━━━ EXCERPT ━━━

Vimy Ridge Resource Post

Canadian soldiers returning from Vimy Ridge (c. April 1917). [Source] – This is a colourized version of arguably the most famous photo from the battle. Click here for the original.

100 years ago today, for the first time the Canadian Corps’ four divisions came together on the battlefield. The Battle of Vimy Ridge (April 9-12, 1917) was fought over what historian Tim Cook describes as an “open graveyard,” as it was the sight of over 100,000 previous French casualties. Over the course of four days, the Canadians Corps succeeded where earlier Allied assaults had failed. They overtook the heavily-fortified, seven-kilometre ridge and pushed the Germans back to the Oppy–Méricourt line. In the process, 3,598 Canadians were killed and another 7,004 were wounded. Years later, Vimy Ridge would be seen as Canada’s most important battle of World War One.

I have mostly avoided talking about Vimy Ridge because it is the most heavily discussed, analyzed, and mythologized battle in Canadian history. After all, what is there to add when even the debate over whether Vimy was “the birth of a nation” appears to have come full circle? Nevertheless, to honour the occasion, I created a massive resource post full of information, resources, pictures, videos, art, for all those interested in the battle and the legacy of Vimy Ridge.

━━━

ACTION ITEM A
Summarize the Vimy Ridge post in two sentences.
ACTION ITEM B
Write the paragraph that would follow the last sentence of the Vimy Ridge post.

━━━ RAW DATA ━━━

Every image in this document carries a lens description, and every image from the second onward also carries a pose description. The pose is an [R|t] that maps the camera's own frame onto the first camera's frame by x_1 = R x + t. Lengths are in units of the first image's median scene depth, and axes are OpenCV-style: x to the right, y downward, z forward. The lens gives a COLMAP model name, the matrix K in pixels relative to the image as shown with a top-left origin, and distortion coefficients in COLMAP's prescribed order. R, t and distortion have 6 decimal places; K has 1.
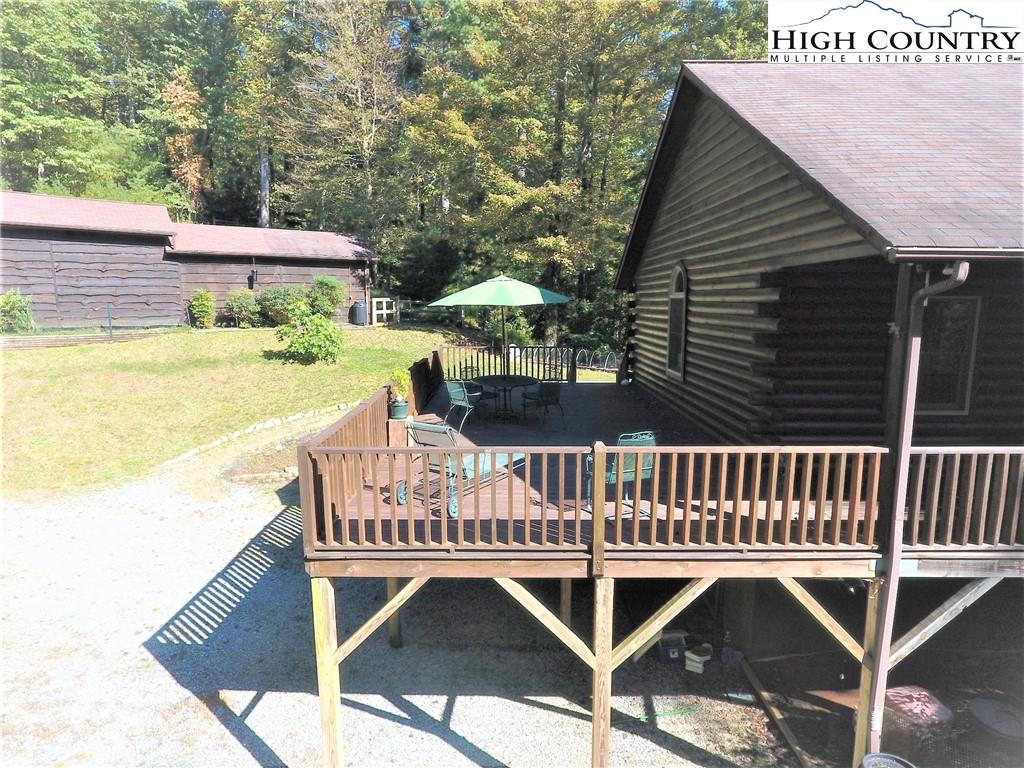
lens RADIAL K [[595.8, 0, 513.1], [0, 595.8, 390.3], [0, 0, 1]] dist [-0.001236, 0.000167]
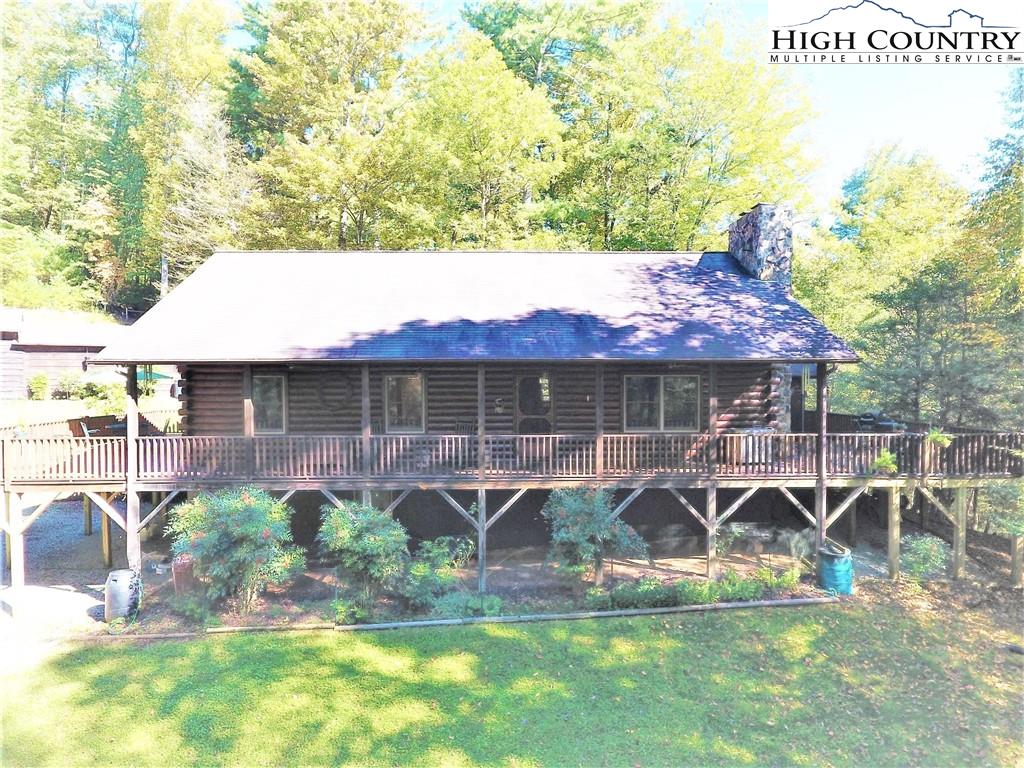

━━━

RESPONSE AREA A
The Vimy Ridge post recounts how the Canadian Corps' four divisions fought together for the first time at the Battle of Vimy Ridge (April 9-12, 1917), taking the heavily fortified seven-kilometer ridge where earlier Allied assaults had failed, at a cost of 3,598 Canadians killed and 7,004 wounded, in what would later be seen as Canada's most important battle of World War One. Having mostly avoided the battle because it is so heavily discussed, analyzed and mythologized, the author marks the occasion with a large resource post of information, pictures, videos and art on the battle and its legacy.

RESPONSE AREA B
Leading Up to the Battle

The Germans took control over Vimy Ridge, an escarpment located northeast of the city of Arras, in October 1914. Given that Vimy was in their possession for so long, the Germans were able to construct a strong defensive position there. French forces attempted to capture the ridge in the Second and Third Battles of Artois in 1915, but were unsuccessful and the area fell into a stalemate.

So what broke the stalemate? Strategic planning and innovation. The British Army set their sights on Vimy Ridge as a part of their Arras offensive. The commander of the Canadian Corps was Lt.-Gen. Sir Julian Byng of the British Army. Byng and his staff came up with an extensive build-up and attack plan. 1st Canadian Division commander Arthur Currie was part of the planning team. He focused on the lessons learned from French experiences in the region, particularly at the Battle of Verdun. Since this was to be a huge military operation, Byng brought together the four Canadian Corps, along with the British 5th Infantry and the 51st Highland Divisions. These six divisions totaled 170,000 men against 35,000-40,000 Germans (from the Sixth Army).

Instead of just riflemen going over the top, the infantry were divided into specialized roles such as machine-gunners, rifle-men, and grenade-throwers to maximize devastation. This enabled the soldiers to carry on with their specific attacks even if their officers were killed or communication failed. All soldiers carefully studied maps and aerial photographs of the area; usually only higher level units received these. The soldiers repeatedly rehearsed for the offensive and used models to better understand the battlefield. On March 20th, the Canadian and British artillery began to bombard the German positions. One week before the battle, April 2nd, they turned up the pressure even more. They had a new type of shells; ones that were more destructive as they exploded on contact. The Canadians also developed a highly effective counter-battery plan and during the battle they destroyed 83 percent of the Germans’ guns.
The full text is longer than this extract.